I don't think that our laws are strong enough because so many men still think that they can abuse their women and get away with it. I belive that Congress or whomever is over the laws should toughen them and enforce them more. The bible says that women should submitt to their husbands and it also says that husbands should love their wives. Where is the love? I don't understand relationships today because this world don't make any sense. We have so many women loosing their lives because the laws are not enforced well enough. I feel that the Law makers need to do something about that.
I agree with you totally, our laws are not strong enough. I have a friend that lives in a small community where it seems as though all the law enforcement knows her abuser. Therefore, when they are called out, nothing ever comes of the situation. Sure, they sent him to anger management classes...that he never took...on two different occasions...for two different women. Nothing was said of his failure to take the classes and he is still out there carrying on like everything is everything. I believe more should be done also to show these men that thy can't keep carrying on this way without reprimand. The situation i so bad that instead of supporting her,his family acts as though she should deal with it behind closed doors. Why do you have to get the law involved, is what they always seem to be more worried about asking.WOW!!!

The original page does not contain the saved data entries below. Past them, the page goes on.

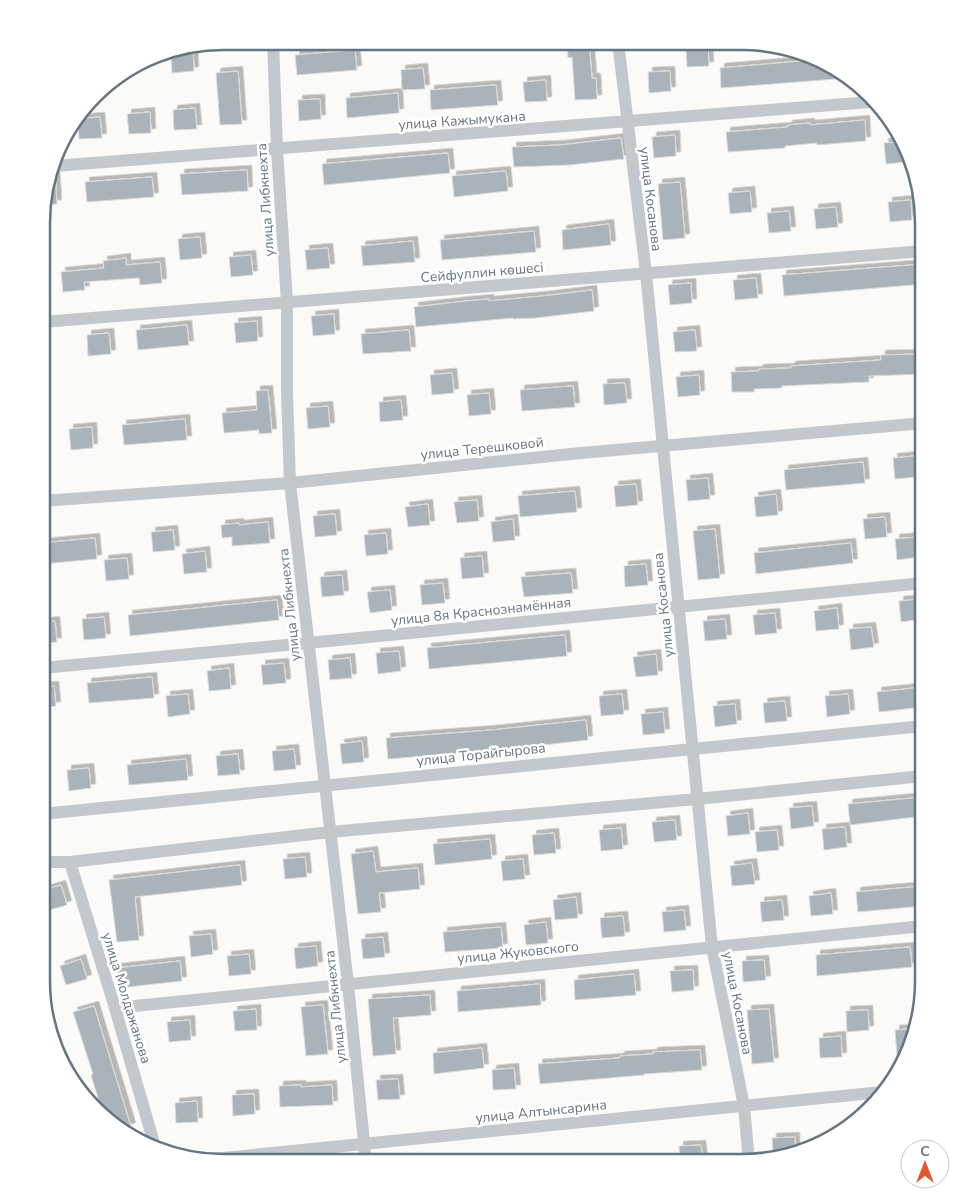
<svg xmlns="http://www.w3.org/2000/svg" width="965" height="1204" viewBox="0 0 965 1204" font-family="'Nunito Sans',sans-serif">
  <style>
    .building { fill: #aab3b9; stroke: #dcdcda; filter: url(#shadow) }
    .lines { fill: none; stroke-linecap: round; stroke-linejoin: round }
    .street { stroke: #c3c8cc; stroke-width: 12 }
    .labels { text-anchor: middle; stroke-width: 5; stroke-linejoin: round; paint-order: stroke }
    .street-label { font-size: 14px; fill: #657683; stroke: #fff }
    .rim { fill: none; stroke: #657683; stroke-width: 2.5 }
  </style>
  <defs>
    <filter id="shadow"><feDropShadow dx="4.5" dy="-4.5" stdDeviation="0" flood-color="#0004"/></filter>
  </defs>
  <rect width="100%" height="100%" fill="#fafaf8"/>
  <path class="building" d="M567 42H589L592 78H596L597 99 575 100 572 57 568 58Z
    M708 45 709 66 687 67 686 47Z
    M355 50 357 70 297 75 295 55Z
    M193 51 194 71 172 73 171 52Z
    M813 60 843 72 849 78 721 88 720 68Z
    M423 68 425 89 402 90 401 70Z
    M238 71 242 124 220 125 216 73Z
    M670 71 671 91 649 93 648 72Z
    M546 80 547 101 525 102 523 82Z
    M496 85 498 105 431 110 430 90Z
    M398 93 399 113 347 118 346 98Z
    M320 99 321 119 299 121 298 100Z
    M195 108 197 129 174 130 173 110Z
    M150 112 151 133 129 134 127 114Z
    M100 117 102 138 79 139 78 119Z
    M865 120 866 141 817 145V143L785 146V148L728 152 726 132 788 127V125L810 123V125Z
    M675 135 676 156 654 158 652 137Z
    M621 138 624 159 570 165 514 167 512 147 561 145Z
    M902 142 907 162 886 164 884 143Z
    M448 153 450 173 324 185 322 164Z
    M247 170 248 191 182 195 180 174Z
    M506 171 508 191 454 197 452 176Z
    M51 174H55L57 204 43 205V199Z
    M152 177 154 197 87 202 85 182Z
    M680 182 685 238 663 240 658 184Z
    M750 191 752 212 730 214 728 193Z
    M911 200 912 220 890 222 888 202Z
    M836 207 838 227 816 229 814 209Z
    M789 211 791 231 769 233 767 213Z
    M609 224 611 245 563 250 562 230Z
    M534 231 536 252 442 260 440 240Z
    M200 237 202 258 180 260 178 239Z
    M413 241 415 262 363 266 361 246Z
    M328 248 330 268 307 270 305 250Z
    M251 255 253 275 231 277 229 257Z
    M126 258V265L160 262 162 283 140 285 139 278 84 282 85 290 63 292 61 272 104 268 103 261Z
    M924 264V284L784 296 782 275Z
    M756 278 758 298 735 300 733 280Z
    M691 283 692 303 670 305 668 285Z
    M592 290 594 311 536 318 513 319V318L416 327 414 307 467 301 489 299V301L543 296Z
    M334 314 335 334 313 336 311 316Z
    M257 321 258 341 236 343 234 323Z
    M187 325 189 345 138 350 136 330Z
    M409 330 411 351 363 354 361 334Z
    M695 330 697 351 675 352 673 332Z
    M109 333 111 354 88 356 87 335Z
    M924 354V374L869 376V382L782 386V388L754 389V392H732L731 372 759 371V369L791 368V366L881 360V355Z
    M452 373 454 393 432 395 430 375Z
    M699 375 700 395 678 397 676 377Z
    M625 383 627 403 604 405 603 384Z
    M573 386 575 407 522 411 520 390Z
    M268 390 272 433 259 434V430L224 433 222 413 257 410 256 391Z
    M489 393 491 414 469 416 467 395Z
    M401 400 403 420 380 422 379 402Z
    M328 406 330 427 308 429 306 408Z
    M185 419 187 440 124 445 122 425Z
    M92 427 93 448 71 450 69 429Z
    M915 456 917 477 895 479 893 458Z
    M863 462 865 483 786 490 784 470Z
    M708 478 710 499 688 501 686 480Z
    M636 484 638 505 616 507 614 486Z
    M575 491 577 512 520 517 518 496Z
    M776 494 778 515 756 517 754 497Z
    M477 500 479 521 457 523 454 502Z
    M428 504 430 525 408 527 405 507Z
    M335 514 337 535 315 537 313 516Z
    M885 517 887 537 865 539 863 519Z
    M513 519 515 540 493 542 491 522Z
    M268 522 270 543 232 546V537L222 538 221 525 239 523V525Z
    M715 529 720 578 698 580 693 531Z
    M173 530 175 550 153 552 151 532Z
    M386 533 388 554 366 556 364 535Z
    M917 537 919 557 897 560 895 539Z
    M95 538 97 559 42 564V543Z
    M851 543 853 563 756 574 754 553Z
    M205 551 207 572 184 574 182 554Z
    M482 556 484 577 462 579 460 558Z
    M127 558 129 579 106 581 104 560Z
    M646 564 648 585 625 587 624 566Z
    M571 573 573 593 524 597 521 577Z
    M342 575 344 595 322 597 320 577Z
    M443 583 445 603 422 605 420 585Z
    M390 590 392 610 370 613 367 592Z
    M921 599 923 619 901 622 899 601Z
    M277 600 279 620 130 636 128 615Z
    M837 608 839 629 816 631 814 611Z
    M775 613 777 633 755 635 753 615Z
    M104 617 106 638 84 640 82 619Z
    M725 619 727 639 705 641 703 621Z
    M55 621 57 642 42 643V623Z
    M871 627 874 647 851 650 849 629Z
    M565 635 567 656 429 669 427 648Z
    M399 651 401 671 378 674 376 653Z
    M656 654 658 675 636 677 633 657Z
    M350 658 352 678 330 680 328 660Z
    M284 663 286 683 263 685 261 665Z
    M229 668 231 689 209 691 207 671Z
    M152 677 154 698 89 703 87 683Z
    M54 686 56 706 42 708V687Z
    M924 687 923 707 879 712 877 692Z
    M188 694 190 714 168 717 166 696Z
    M622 694 624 714 601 716 599 696Z
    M848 694 850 714 827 717 825 696Z
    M785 701 787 721 765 723 763 703Z
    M735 704 737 724 715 727 713 706Z
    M663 712 665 733 643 735 641 714Z
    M586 720 588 740 499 750 388 759 386 738 492 730Z
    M362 741 364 762 342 764 340 744Z
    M294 749 296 769 274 771 272 751Z
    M238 754 240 774 218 776 216 756Z
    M186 759 188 780 129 785 127 765Z
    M89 768 91 788 69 791 67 770Z
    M923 797V816L850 825 848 804Z
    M812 806 814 826 791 829 789 808Z
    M748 813 750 834 728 836 726 816Z
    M675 820 677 840 654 842 652 822Z
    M845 827 847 847 824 850 822 829Z
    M621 828 623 849 601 851 599 830Z
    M777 830 779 850 757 852 755 832Z
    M554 833 556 853 534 855 532 835Z
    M490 839 492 859 435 865 433 844Z
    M373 851 376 872 418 868 420 889 379 893 381 912 358 914 351 854Z
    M305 857 307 877 285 879 283 859Z
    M523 859 525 879 503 881 501 861Z
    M752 863 755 884 732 886 730 866Z
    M240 865 242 885 135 897 139 940 117 942 109 880Z
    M61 885 67 905 46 911 41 897V891Z
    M923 886V906L858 912 856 892Z
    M831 893 833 914 811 916 809 896Z
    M576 897 578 918 555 920 553 900Z
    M782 900 784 920 762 922 760 902Z
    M684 910 686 930 664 932 662 912Z
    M623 916 625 936 602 938 600 918Z
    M546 922 548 943 526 945 524 925Z
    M501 927 503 948 445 952 443 932Z
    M211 934 213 954 191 957 189 936Z
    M383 937 385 957 363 959 361 939Z
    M316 946 318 966 296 969 294 948Z
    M910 947 912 967 817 976 816 955Z
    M249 954 251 974 229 976 227 956Z
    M81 959 87 979 66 985 60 966Z
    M764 960 766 980 743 982 742 961Z
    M180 961 182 981 119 988 117 968Z
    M693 970 694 990 672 992 670 971Z
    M634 974 636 995 575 1000 574 980Z
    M540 984 541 1005 458 1012 457 991Z
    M430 995 431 1015 393 1018 396 1054 373 1056 368 999Z
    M323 1005 328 1054 306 1056 301 1007Z
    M94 1006 131 1127 121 1130 102 1111 91 1075 93 1074 73 1012Z
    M256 1009 257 1030 235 1031 233 1011Z
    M769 1009 774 1062 752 1064 747 1010Z
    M868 1010 869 1030 847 1032 846 1011Z
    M190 1020 191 1040 169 1042 167 1022Z
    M911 1029 898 1068 895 1030Z
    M841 1036 842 1057 820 1058 819 1038Z
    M482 1048 484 1068 434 1074 433 1053Z
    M700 1050 702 1070 644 1074V1075L540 1084 538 1064 620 1058V1056L653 1054V1052Z
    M514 1068 516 1089 493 1090 492 1070Z
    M398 1079 400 1099 378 1100 376 1080Z
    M301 1085V1087L332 1085 333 1105 280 1107 279 1086Z
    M254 1094 255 1114 233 1116 232 1095Z
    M197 1101 198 1122 176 1123 175 1103Z
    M795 1137V1150L773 1156 772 1138Z
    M701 1145 703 1162H680L679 1146Z"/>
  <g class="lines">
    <path class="street" d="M273 41 277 149 287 302V393L290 483 348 984 366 1162
      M618 42 646 273 712 947 744 1106 749 1162
      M54 166 871 102
      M43 322 924 251
      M42 501 290 483 581 453 924 423
      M42 668 308 643 924 583
      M42 814 923 726
      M41 862H70L330 832 697 799 923 776
      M70 862 115 1008 154 1143
      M115 1008 923 926
      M203 1160 882 1092"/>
  </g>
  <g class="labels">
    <g class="street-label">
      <text transform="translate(462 120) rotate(-4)" y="5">улица Кажымукана</text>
      <text transform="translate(651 199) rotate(83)" y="5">улица Косанова</text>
      <text transform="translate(265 200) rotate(-94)" y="5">улица Либкнехта</text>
      <text transform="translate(482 272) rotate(-5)" y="5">Сейфуллин көшесі</text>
      <text transform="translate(482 448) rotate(-6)" y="5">улица Терешковой</text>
      <text transform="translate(289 605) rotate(-96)" y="5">улица Либкнехта</text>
      <text transform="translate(663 605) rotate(-96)" y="5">улица Косанова</text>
      <text transform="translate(481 611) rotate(-6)" y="5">улица 8я Краснознамённая</text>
      <text transform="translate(481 754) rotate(-6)" y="5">улица Торайгырова</text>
      <text transform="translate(518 952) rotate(-6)" y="5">улица Жуковского</text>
      <text transform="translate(127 998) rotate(73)" y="5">улица Молдажанова</text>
      <text transform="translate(738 1003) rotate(79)" y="5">улица Косанова</text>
      <text transform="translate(335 1007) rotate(-96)" y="5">улица Либкнехта</text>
      <text transform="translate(541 1111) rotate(-6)" y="5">улица Алтынсарина</text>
    </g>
  </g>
  <path d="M0 0H965V1204H0ZM223 50H742A173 173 0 0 1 915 223V981A173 173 0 0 1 742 1154H223A173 173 0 0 1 50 981V223A173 173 0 0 1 223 50Z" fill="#fff" fill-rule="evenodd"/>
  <path class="rim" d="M223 50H742A173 173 0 0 1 915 223V981A173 173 0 0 1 742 1154H223A173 173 0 0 1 50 981V223A173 173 0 0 1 223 50Z"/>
  <g transform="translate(925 1164)"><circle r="24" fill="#ffffff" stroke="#c1c8cd"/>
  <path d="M0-4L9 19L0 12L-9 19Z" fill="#e4572e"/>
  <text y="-8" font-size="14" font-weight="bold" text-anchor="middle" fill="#657683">С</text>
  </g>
</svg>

The laws are indeed not stiff enough on the abuser. I've been there and when I did call for assistance from the police, after they took their time getting there, the person was already gone or either they would just ask that we stay apart. I know what I did was not right but I started to take things into my own hands. I became the abuser.To let men know how it feels to have someone put their hands on you at any given time and for any reason. I have calmed down from this. But sometime we have to take control if the law doesn't before it's to late.
I agree that our laws are not strong enough. The law should be able to move much faster when their is spouse abuse, immediate actions on the abuser is critical. A stitch in time may actually save her/his life.
I believe that when a person goes to her/his physican and he suspects abuse the doctor should have the immediate priviledge of involving law enfourcement. He should be able to writh a prescription for anger management counseling or recommend to a judge some jail thime so that would take the pressure off the victim. Doctors should be allowed to let families know if abuse is going on in the home he has a legal right to involve the authoraties
I do not believe the laws are nearly as harsh as they should be, neither are the elected officials designated to make sure of it. Society is still treating domestic violence as a "crime of passion" as if the wife/companion is supposed to learn how to live with an obviously emotionally unstabled husband/man who sees her as a punching bag and not a human being. How many women and children have to die before these judges, lawmakers, and law enforcers see that this crime is not "passionate" and should involve prison time for the offenders ??? What is so very sad and disheartening, but true, is the amount of women who falsely charge men of this horrific act and overflood the dockets with unnecessary and dishonest crap and prevent REAL victims from getting the help they seek and truly deserve. True victims are paying with the price with their health, life, and sanity because of this and if these women were hit with perjury charges, I am sure the number of these cases would greatly iliminate judges and lawmakers looking at every domestic violence situation as the same. The madness has got to stop!!
I was just denied a new protective order on Friday and the abuser entered the house and took my son's keys. He had cordial, small talk with me and asked me if I wanted him to stay. I said "no" and he left and has not called or come by. My daughter asked my sister if she could come live with her and my son has just been so angry since the incident. What am I to do just because his name is on the house? The law doesn't make any common or logical sense. He hasn't threatened me according the judge and the current law. What about the probability of what could and/or may happen? What about the emotional abuse being placed upon the children? I don't want to be fatal statistic. Where is my help when I'm clearing asking for it?
Protective Orders are worthless pieces of paper because they are hard to enforce,however I would still recommend that they be filed, just be mindful that if the person has not actually demonstrated any sign of aggression it will be hard to have one filed. Develop some type of watch schedule with family and friends. Change the locks, try having his name removed off the lease/mortgage. If it is a mortgage payment you may have to sell the home. But by all means necessary never be alone.